A loss for the Sox would have meant huge trouble, because no team has lost the first two games at home in this round of the playoffs and come back to advance. Of course, the Red Sox are living proof that such a comeback is possible, what after 2004 and all. Luckily, they don't have to worry about it, because we're in a best-of-five series now with the Astros and Sox both holding a win apiece.

Here are three takeaways from Game 2, heading into an off-day on Monday before the series restarts again Tuesday at the Astros’ Minute Maid Park:

1. Jackie Bradley Jr. and the bottom of the Red Sox order are beyond essential. Mookie Betts’ production as the leadoff hitter is maximized only when there are runners on in front of him. Betts’ double in the eighth inning on Sunday was helped by Mitch Moreland’s pinch-hit single. Credit goes to manager Alex Cora for not letting Christian Vazquez bat and using Moreland. But the biggest blow was from Bradley in the No. 8 spot. In the third inning, Bradley went the other way with the bags full for a bases-clearing double. The three-run hit off the Green Monster turned a 4-2 deficit into a 5-4 lead, and the Sox never relinquished the lead. 

2. Matt Barnes is developing into the postseason force the Sox needed to find in their bullpen. He blossomed during the regular season this year, but whether his walk problems would crop up again in October was an unknown.
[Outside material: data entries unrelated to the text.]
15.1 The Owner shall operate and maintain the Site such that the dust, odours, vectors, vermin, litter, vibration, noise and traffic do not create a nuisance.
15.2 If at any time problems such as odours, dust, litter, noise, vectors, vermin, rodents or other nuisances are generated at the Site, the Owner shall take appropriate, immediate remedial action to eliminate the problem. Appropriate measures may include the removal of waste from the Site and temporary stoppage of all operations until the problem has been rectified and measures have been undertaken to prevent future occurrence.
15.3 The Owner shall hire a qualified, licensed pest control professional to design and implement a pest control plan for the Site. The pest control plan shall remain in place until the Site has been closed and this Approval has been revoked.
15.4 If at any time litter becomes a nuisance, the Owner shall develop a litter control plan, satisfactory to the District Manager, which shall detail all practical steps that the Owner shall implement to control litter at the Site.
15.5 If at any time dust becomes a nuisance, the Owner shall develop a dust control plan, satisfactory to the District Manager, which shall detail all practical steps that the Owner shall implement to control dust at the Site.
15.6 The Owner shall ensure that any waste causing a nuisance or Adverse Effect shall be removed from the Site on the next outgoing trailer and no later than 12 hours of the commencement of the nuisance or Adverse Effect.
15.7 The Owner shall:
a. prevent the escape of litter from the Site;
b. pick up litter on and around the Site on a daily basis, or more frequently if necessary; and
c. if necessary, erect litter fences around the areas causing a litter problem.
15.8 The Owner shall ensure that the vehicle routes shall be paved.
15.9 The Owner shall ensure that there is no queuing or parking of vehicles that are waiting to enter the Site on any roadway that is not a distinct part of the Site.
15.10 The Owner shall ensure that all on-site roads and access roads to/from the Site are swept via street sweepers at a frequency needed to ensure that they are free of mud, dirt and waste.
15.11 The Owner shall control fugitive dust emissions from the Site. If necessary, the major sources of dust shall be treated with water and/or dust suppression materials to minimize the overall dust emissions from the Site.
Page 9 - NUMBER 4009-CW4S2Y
His ability to use his curveball both high and low in addition to an upper-90s fastball has garnered the swings and misses needed in a playoff setting. He threw 1 1/3 perfect innings, giving Barnes 4 2/3 innings without a hit allowed this October. Mix in Ryan Brasier’s 4 1/3 innings of one-hit ball this postseason, and there’s a bullpen standing its ground at Fenway Park. That’s nine innings of one-hit ball between Brasier and Barnes.

3. He was better, with plenty of room to grow. David Price lasted well beyond the second inning this time. He almost made it through the fifth, in fact, coming close to the point that he would have qualified for a win. Price’s 4 2/3 innings of four-run ball qualifies as an improvement, but not a good outing. He struck out as many as he walked, four, and allowed one home run, a two-run shot to Marwin Gonzalez in the third inning that gave the Astros a 4-2 lead. Price was staked to a 2-0 lead after one inning, but that disappeared in the second, before Houston took its own two-run lead in the third. Cora pulled Price with a pair of runners on and two out in the fifth inning forBarnes, who fanned Gonzalez. Going to Barnes was the right move either way. One thing that was interesting: Price was quite animated talking to Christian Vazquez as Cora approached the mound to pull Price.